Remove the stems and seeds from the dried chili peppers. Heat a cast-iron skillet over medium-high heat and press the chilis into the skillet with a utensil to dry roast them on each side. Place dry-roasted chilis in a bowl and pour boiling water over them to cover. Place a small plate on top to keep them submerged. Let stand 30 minutes til completely rehydrated.

Combine spice mixture, rehydrated chilis, garlic and vinegar in a food processor and process into a paste. 

Mix paste and pork thoroughly together with a wooden spoon or your hands. 
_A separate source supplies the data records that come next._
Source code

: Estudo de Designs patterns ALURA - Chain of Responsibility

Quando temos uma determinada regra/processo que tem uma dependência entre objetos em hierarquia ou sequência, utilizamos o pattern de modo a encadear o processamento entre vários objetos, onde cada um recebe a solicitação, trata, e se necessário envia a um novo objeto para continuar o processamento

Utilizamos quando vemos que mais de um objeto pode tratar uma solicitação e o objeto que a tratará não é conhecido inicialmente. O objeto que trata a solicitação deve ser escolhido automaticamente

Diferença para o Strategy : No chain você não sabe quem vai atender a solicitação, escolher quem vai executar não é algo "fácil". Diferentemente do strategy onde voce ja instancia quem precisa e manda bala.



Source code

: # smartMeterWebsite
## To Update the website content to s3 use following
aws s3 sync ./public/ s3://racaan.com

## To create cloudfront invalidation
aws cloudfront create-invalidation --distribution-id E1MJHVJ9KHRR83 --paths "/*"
Cover tightly with plastic wrap and refrigerate overnight to allow flavors to marry.Cook

Chipotle Beef Tamale Filling Recipe
4 dried anchos chiles, stemmed, seeded and torn into 1/2 inch pieces
3 Tbsp vegetable oil
1 large onion, chopped
6 garlic cloves, minced
1 1/2 Tbsp miced canned chipotle chile in adobo sauce
1 tsp dried oregano
1 tsp sugar, plus extra as needed
3/4 cup ground cumin
1/2 tsp ground cinnamon
1/8 tsp ground cloves
Salt and Pepper
3 cups beef broth
1 3/4 pounds top blade steaks, trimmed
1 1/2 Tbsp red wine vinegar

1.  Toast anchos in skillet over medium heat, stirring frequently until fragrant. 2-6 minutes and transfer fo bowl.
2. Heat oil in skillet and add onion and cook until softened. Stir in garlic, chipotle, oregano, sugar, cumin, cinnamon, cloves, 1 tsp salt, and toasted chiles and cook for 30 seconds. Stir in broth and simmer until slightly reduced, about 10 minutes. Transer mixture to blender and process until smooth, about 20 seconds, return to skillet.
3. Season beef with salt and pepper, nestle into skillet, and bring to simmer over medium heat. Cover, reduce heat to low, and cook until beef is very tender, about 1 1/2 hours.
Transfer beef to carving board and let cool slightly. Using 2 forks, shred beef into small pieces. Stir vinegar into sauce and season with salt, pepper and sugar to taste. Toss shredded beef with 1 cup sauce. Reheat remaining sauce and serve with tamales.